-- Input material follows --

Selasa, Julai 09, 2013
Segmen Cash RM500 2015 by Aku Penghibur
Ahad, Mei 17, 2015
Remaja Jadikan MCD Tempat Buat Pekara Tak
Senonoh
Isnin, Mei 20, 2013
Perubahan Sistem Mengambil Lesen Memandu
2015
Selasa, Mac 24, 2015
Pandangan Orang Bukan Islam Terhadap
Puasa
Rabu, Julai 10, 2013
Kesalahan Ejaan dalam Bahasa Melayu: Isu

-- Input material concluded --

**What you should do:**
Update the entries by changing every "Selasa" to "Tuesday" and leaving all other text unchanged.

**Response area:**
Tuesday, Julai 09, 2013
Segmen Cash RM500 2015 by Aku Penghibur
Ahad, Mei 17, 2015
Remaja Jadikan MCD Tempat Buat Pekara Tak
Senonoh
Isnin, Mei 20, 2013
Perubahan Sistem Mengambil Lesen Memandu
2015
Tuesday, Mac 24, 2015
Pandangan Orang Bukan Islam Terhadap
Puasa
Rabu, Julai 10, 2013
Kesalahan Ejaan dalam Bahasa Melayu: Isu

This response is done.